Why visiting Thierry Mugler: Couturissime is essential
Ever since it opened during Paris Fashion Week, fashionistas, fans and mere tourists have been chorusing on social media that the retrospective Thierry Mugler: Couturissime inside the Musée des Arts Décoratifs in Paris is essential viewing. We consider why that is absolutely right.
Mugler was one of the leaders of a small group of Paris-based designers known as the créateurs de mode, a small highly talented gang who revolutionized French fashion in the early 1970s, paving the way for an entire generation to launch their own brands. As Thierry Mugler: Couturissime, staged until April 24, 2022, inside the Musée des Arts Décoratifs explains carefully.
Born in 1948 Strasbourg, Mugler dreamed of being a dancer and even joined a ballet corps before moving to Paris aged 20. There he worked in a hipster boutique before working as a freelance designer and launching his first marque, Café de Paris, in 1973. The same year, a group of American designers – including Halston, Bill Blass and Oscar de la Renta - outperformed local French stars like Yves Saint Laurent and Hubert Givenchy in the legendary Battle of the Designers in Chateau de Versailles thanks to superior production techniques. An event chronicled by Netflix in its recent Halston series.
A year later, Mugler created his eponymously named brand and from the beginning staged collection spectacles with his instantly recognizable broad-shouldered superwoman silhouette; and his signature cartoonish Catwoman-meets-Barbarella heroines.

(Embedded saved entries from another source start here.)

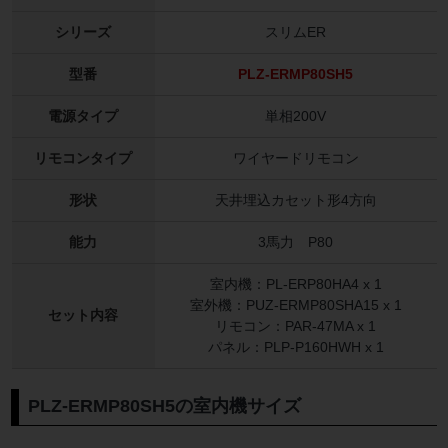
シリーズ
スリムER
型番
PLZ-ERMP80SH5
電源タイプ
単相200V
リモコンタイプ
ワイヤードリモコン
形状
天井埋込カセット形4方向
能力
3馬力 P80
室内機：PL-ERP80HA4 x 1
室外機：PUZ-ERMP80SHA15 x 1
セット内容
リモコン：PAR-47MA x 1
パネル：PLP-P160HWH x 1
PLZ-ERMP80SH5の室内機サイズ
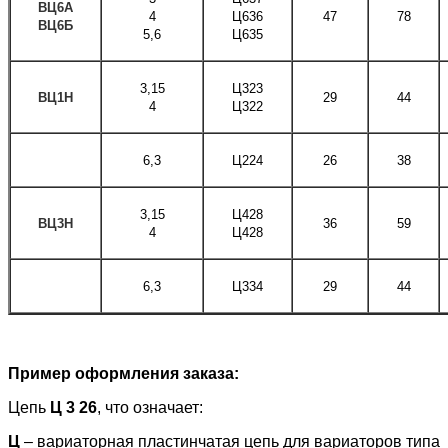
ВЦ6А
4
Ц636
47
78
ВЦ6Б
5,6
Ц635
3,15
Ц323
ВЦ1Н
29
44
4
Ц322
6,3
Ц224
26
38
3,15
Ц428
ВЦ3Н
36
59
4
Ц428
6,3
Ц334
29
44
Пример оформления заказа:
Цепь
Ц 3 26
, что означает:
Ц
– вариаторная пластинчатая цепь для вариаторов типа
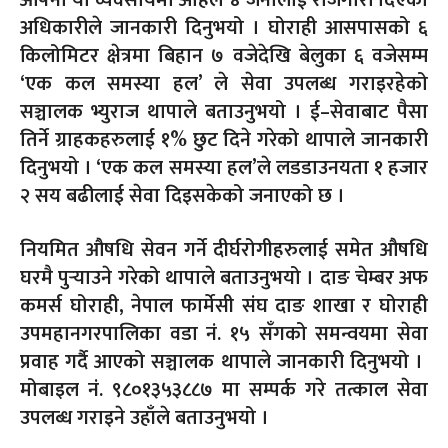
आफ्नो यो व्यवसायमा अहिले ४ जनालाई रोजगारी दिएको
अधिकारीले जानकारी दिनुभयो । घोराही आसपासको ६
किलोमिटर क्षेत्रमा बिहान ७ वजेदेखि बेलुका ६ वजेसम्म
‘एक कल समस्या हल’ ले सेवा उपलब्ध गराइरहेको
सञ्चालक भ्युराज थापाले बताउनुभयो । ई–सेवाबाट पैसा
तिर्ने ग्राहकहरुलाई १% छुट दिने गरेको थापाले जानकारी
दिनुभयो । ‘एक कल समस्या हल’ले लडडाउनयता १ हजार
२ सय बढीलाई सेवा दिइसकेको जनाएको छ ।
नियमित औषधि सेवन गर्ने दीर्घरोगीहरुलाई समेत औषधि
घरमै पुर्‍याउने गरेको थापाले बताउनुभयो । दाङ चेम्बर अफ
कमर्स घोराही, नेपाल फार्मेसी संघ दाङ शाखा र घोराही
उपमहानगरपालिका वडा नं. १५ सँगको समन्वयमा सेवा
प्रवाह गर्दै आएको सञ्चालक थापाले जानकारी दिनुभयो ।
मोबाइल नं. ९८०१३५३८८७ मा सम्पर्क गरे तत्काल सेवा
उपलब्ध गराइने उहाँले बताउनुभयो ।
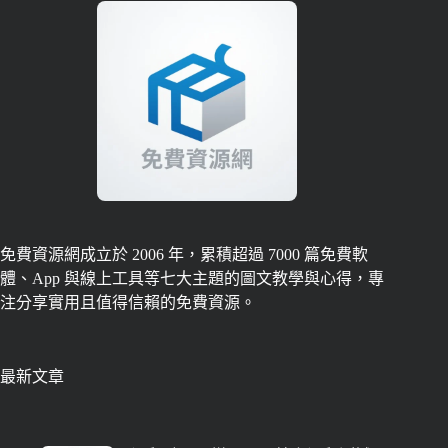
免費資源網成立於 2006 年，累積超過 7000 篇免費軟
體、App 與線上工具等七大主題的圖文教學與心得，專
注分享實用且值得信賴的免費資源。
最新文章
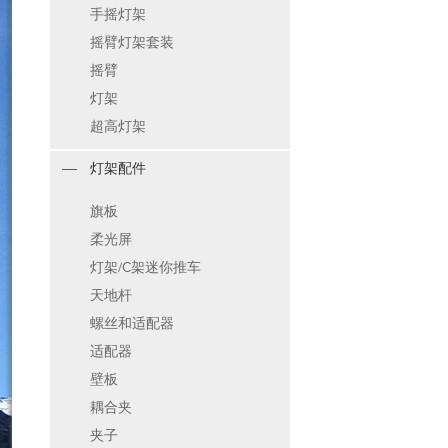
手摇灯架
摇臂灯架套装
摇臂
灯架
超高灯架
灯架配件
旗板
柔光屏
灯架/C架迷你推车
天地杆
螺丝和适配器
适配器
壁板
耦合夹
夹子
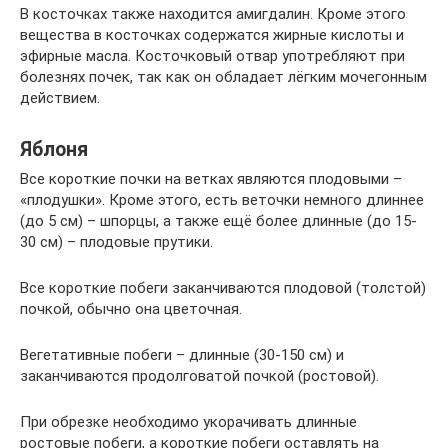
В косточках также находится амигдалин. Кроме этого
вещества в косточках содержатся жирные кислоты и
эфирные масла. Косточковый отвар употребляют при
болезнях почек, так как он обладает лёгким мочегонным
действием.
Яблоня
Все короткие почки на ветках являются плодовыми –
«плодушки». Кроме этого, есть веточки немного длиннее
(до 5 см) – шпорцы, а также ещё более длинные (до 15-
30 см) – плодовые прутики.
Все короткие побеги заканчиваются плодовой (толстой)
почкой, обычно она цветочная.
Вегетативные побеги – длинные (30-150 см) и
заканчиваются продолговатой почкой (ростовой).
При обрезке необходимо укорачивать длинные
ростовые побеги, а короткие побеги оставлять на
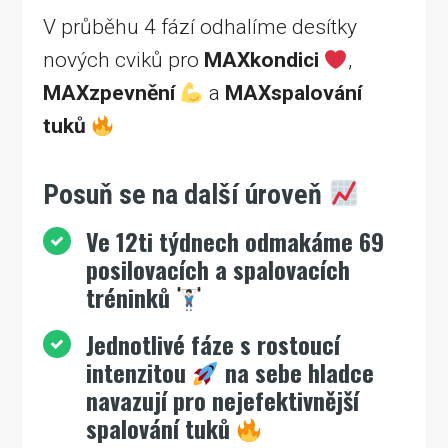
V průběhu 4 fází odhalíme desítky
nových cviků pro
MAXkondici
,
MAXzpevnění
a
MAXspalování
tuků
Posuň se na další úroveň
Ve 12ti týdnech odmakáme 69
posilovacích a spalovacích
tréninků
Jednotlivé fáze s rostoucí
intenzitou
na sebe hladce
navazují pro nejefektivnější
spalování tuků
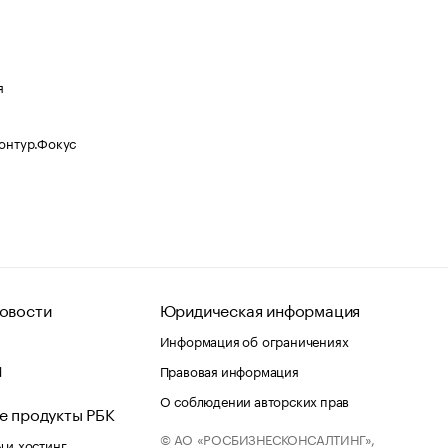
я
Контур.Фокус
овости
Юридическая информация
Информация об ограничениях
d
Правовая информация
О соблюдении авторских прав
е продукты РБК
© АО «РОСБИЗНЕСКОНСАЛТИНГ»,
 и хостинг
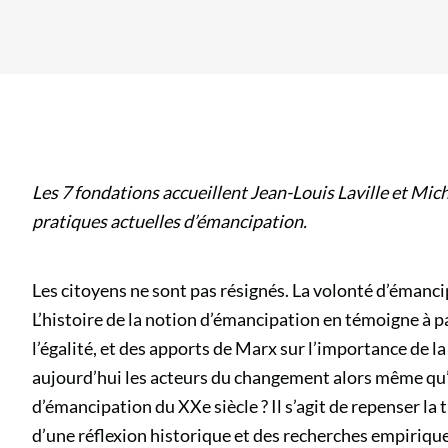
Les 7 fondations accueillent Jean-Louis Laville et Mich
pratiques actuelles d’émancipation.
Les citoyens ne sont pas résignés. La volonté d’émancip
L’histoire de la notion d’émancipation en témoigne à pa
l’égalité, et des apports de Marx sur l’importance de la
aujourd’hui les acteurs du changement alors même qu’il 
d’émancipation du XXe siècle ? Il s’agit de repenser la t
d’une réflexion historique et des recherches empirique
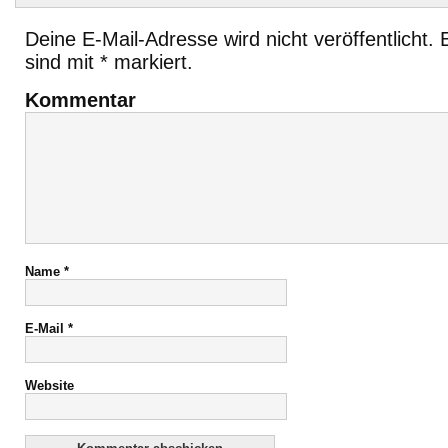
Deine E-Mail-Adresse wird nicht veröffentlicht.
E
sind mit
*
markiert.
Kommentar
Name
*
E-Mail
*
Website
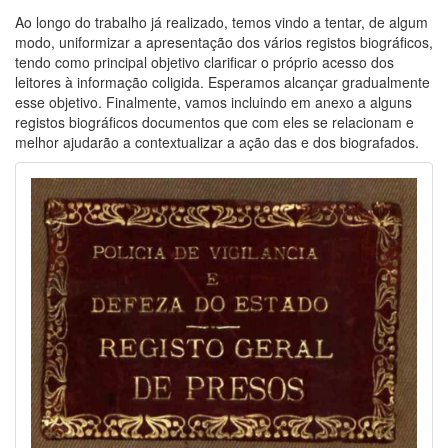
Ao longo do trabalho já realizado, temos vindo a tentar, de algum
modo, uniformizar a apresentação dos vários registos biográficos,
tendo como principal objetivo clarificar o próprio acesso dos
leitores à informação coligida. Esperamos alcançar gradualmente
esse objetivo. Finalmente, vamos incluindo em anexo a alguns
registos biográficos documentos que com eles se relacionam e
melhor ajudarão a contextualizar a ação das e dos biografados.
Image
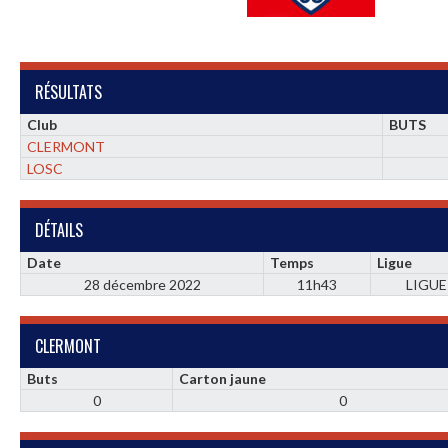
RÉSULTATS
Club
BUTS
CLERMONT
LOSC
DÉTAILS
Date
Temps
Ligue
28 décembre 2022
11h43
LIGUE
CLERMONT
Buts
Carton jaune
0
0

By 1984, when he staged his 10th anniversary show, Mugler organized a super-show where the public could buy tickets, and 6,000 people crammed into the Zenith in a show worthy of Cecil B. DeMille. That same year, President Mitterrand would receive the créateurs in the Elysees Palace and publicly proclaim that fashion was an art.
One indication of Thierry’s VIP fandom is the list of individuals or estates who contributed images and photographs to the retrospective – Lady Gaga, Madonna, Celine Dion, Jean-Baptiste Mondino, Karl Lagerfeld, Guy Bourdin, Helmut Newton, David LaChapelle, Joey Arias, Ellen Von Unwerth, Gisele Bundchen and Arthur Elgort among over a half century of generous friends.
However, the heart of the exhibition comes after 1992 when Thierry had created the global perfume hit 'Angel' with Clarins, allowing him even more financial free rein to indulge in his greatest fantasies. Like his remarkable period of mechanical inspirations like Cadillacs and Harley Davidsons in his final uber-luxe ready-to-wear shows, brilliantly captured in George Michael famous rock video Too Funky. The video in the exhibitions features Thierry’s edit and not George’s, in one of the many creative disputes that characterized his dramatic career. His erratic personality running battles with Women’s Wear Daily didn’t help his business much either. Mugler was always a curious mixture of gentlemanly bourgeois, like the city where he was born, and late-night after-hours party-animal supreme.
But as someone who attended the original Too Funky live show inside the Palais de Tokyo as the young editor, the sense of revolutionary excitement and of fashion tearing down a moralistic ancient regime was tremendously exciting. A rare moment that will probably never be repeated in fashion.
However, the high point of the exhibition are two later and utterly compelling collections, Les Insectes of 1996, with biological surrealism, and La Chimère in 1997, with its incarnations of fantasy regal beauty like the Tonkinoise empress red velvet suit. Best of all, the absolutely astounding La Chimère gown in scales, feathers and crystals, worn famously by Yasmin Le Bon, as a bio-morphic goddess that predates and humbles the best efforts of computer-generated technology.
The expo also presents multiple examples of Mugler’s own photography – most memorably his early photos of Amazonian blonde beauties perched precariously on Stalinist gothic buildings in Moscow, at a time when it was almost impossible to visit the Soviet Union. And, intriguingly, of his design for a darkly surrealist version of Macbeth, presented with a half-dozen costumes and a fantastic series of holograms.
Like many other important designers, from Coco Chanel to Jean-Paul Gaultier, Mugler’s fashion house was eventually swallowed up by the owner of his perfume license. Though like those two colleagues he also wrote an indelible chapter in fashion history, which this show brilliantly encapsulates.
If you are in Paris over the next six months, do not miss it.